## Provided records
*** Block opens ***
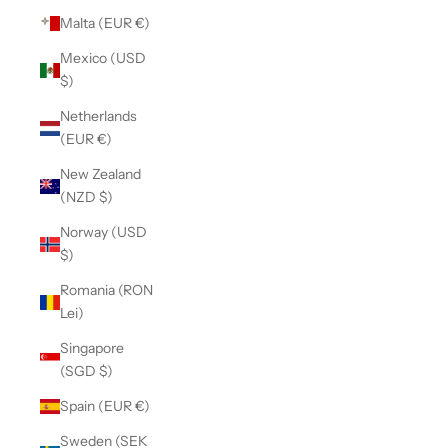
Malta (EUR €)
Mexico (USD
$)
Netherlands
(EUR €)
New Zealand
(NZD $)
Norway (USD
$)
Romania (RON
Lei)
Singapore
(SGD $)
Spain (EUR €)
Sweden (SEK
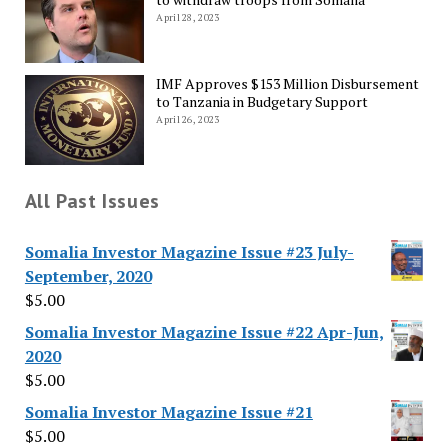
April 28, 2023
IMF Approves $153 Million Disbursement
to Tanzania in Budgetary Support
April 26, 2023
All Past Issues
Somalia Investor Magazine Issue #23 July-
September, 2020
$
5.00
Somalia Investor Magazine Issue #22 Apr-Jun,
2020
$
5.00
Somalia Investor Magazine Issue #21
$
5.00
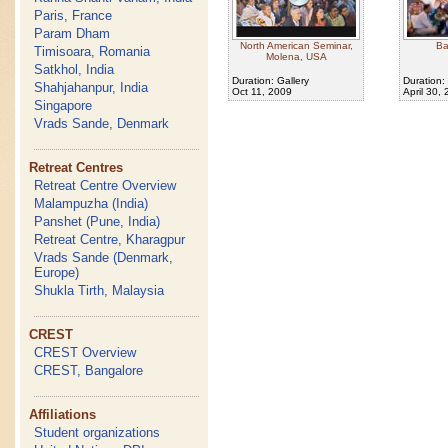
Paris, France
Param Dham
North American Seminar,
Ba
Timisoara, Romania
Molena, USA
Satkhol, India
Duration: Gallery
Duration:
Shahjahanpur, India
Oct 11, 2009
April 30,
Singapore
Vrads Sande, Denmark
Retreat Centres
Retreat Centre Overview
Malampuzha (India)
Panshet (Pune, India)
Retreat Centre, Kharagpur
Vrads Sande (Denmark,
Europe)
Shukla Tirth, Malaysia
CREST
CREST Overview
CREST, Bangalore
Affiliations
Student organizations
*** Block closes ***
## Exercise objective
If a record contains a picture, leave the picture out; repeat the record itself exactly.

## Response box
Malta (EUR €)
Mexico (USD
$)
Netherlands
(EUR €)
New Zealand
(NZD $)
Norway (USD
$)
Romania (RON
Lei)
Singapore
(SGD $)
Spain (EUR €)
Sweden (SEK
April 28, 2023
IMF Approves $153 Million Disbursement
to Tanzania in Budgetary Support
April 26, 2023
All Past Issues
Somalia Investor Magazine Issue #23 July-
September, 2020
$
5.00
Somalia Investor Magazine Issue #22 Apr-Jun,
2020
$
5.00
Somalia Investor Magazine Issue #21
$
5.00
Paris, France
Param Dham
North American Seminar,
Ba
Timisoara, Romania
Molena, USA
Satkhol, India
Duration: Gallery
Duration:
Shahjahanpur, India
Oct 11, 2009
April 30,
Singapore
Vrads Sande, Denmark
Retreat Centres
Retreat Centre Overview
Malampuzha (India)
Panshet (Pune, India)
Retreat Centre, Kharagpur
Vrads Sande (Denmark,
Europe)
Shukla Tirth, Malaysia
CREST
CREST Overview
CREST, Bangalore
Affiliations
Student organizations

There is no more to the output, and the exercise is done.